Database-driven pagination

page.webc shows what is needed for generating pages based on database content. I referred to this tutorial.

Currently what it does is that for each field (search for webc:for), given the type of each field (eg. webc:if="f.type == 'text'"), render an element. We'll abandon this template eventually, but you can see how basic webc logic is used here.

Client-side scripting

We use Alpine.js. Their documentation is simple and without gimmicks, so give it a good read. Any component property that is prefixed with x- has interactivity handled by it.

Warning

You cannot use shorthand : and @ for properties, they conflict with WebC! You must use the x--prefixed property name in full!

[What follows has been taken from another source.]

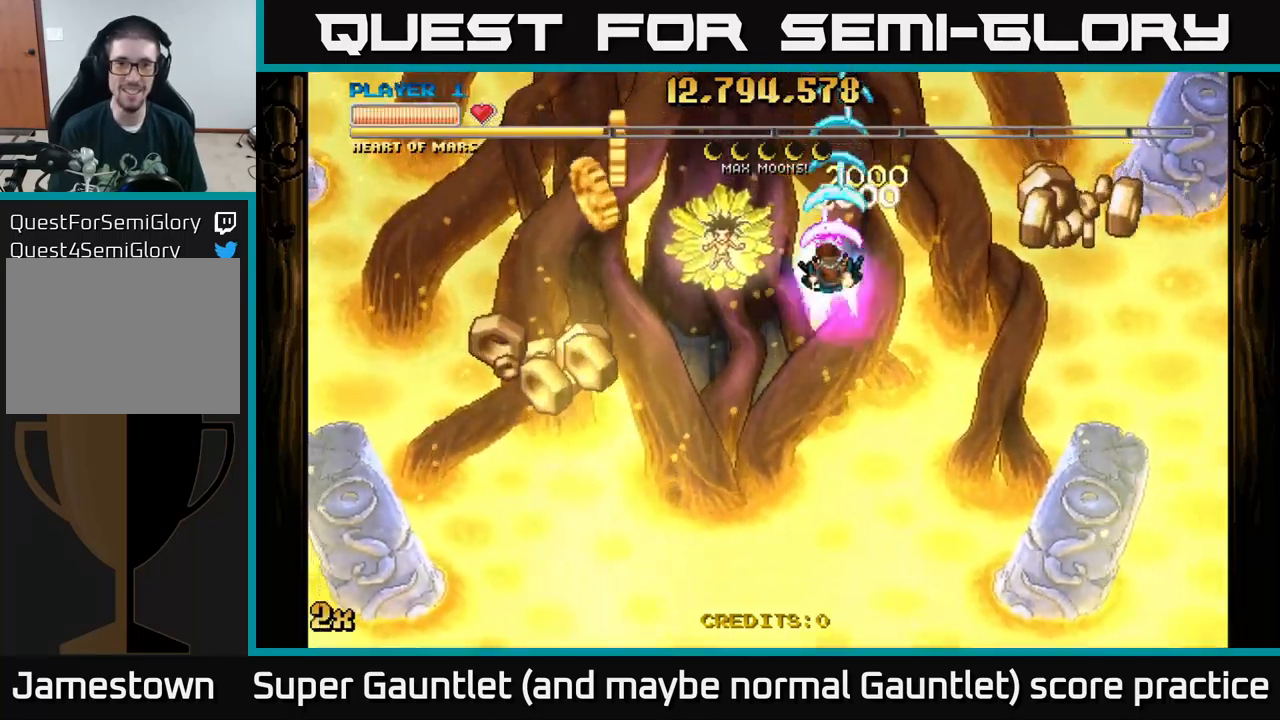
{"buttons": ["A"], "left_stick": "left", "right_stick": "center", "events": [[17, "L1", "down"], [184, "L1", "up"], [234, "left_stick", "left"]]}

Notable places where Alpine.js used here are:

  • The homepage filter (see here for handling the selected filters, and here for determining what should and should not show)
  • Arduino/Trinket split handling (see here for the switch, here for storing the value of the switch, and here for reading the value of the switch)

CSS

We use TailwindCSS. Knock yourself out with those class names... (Don't you hate how many class names they'd put on one element now?)

Tasks

What needs to be done, in order, is:

  1. While inheriting _layouts/base.webc, build the layouts with purely HTML components, according to Figma specifications. For this step you only need to fill in the components with sample properties, but remember to document what logic, if any, is required for each component! You can create a dummy page that inherits the layout to test it.
  2. Determine what the variables are in each layout, then structure the database so that it supplies those variables. (The database already exists, but it may be necessary to continuously improve it.)
  3. Add WebC and Alpine.js logic into the layouts. (If basic if-else-for is not enough, a render function would be helpful.)
  4. Modify page.webc so that it applies the correct layout and variables to each page in the database. Computed Data will be very useful here.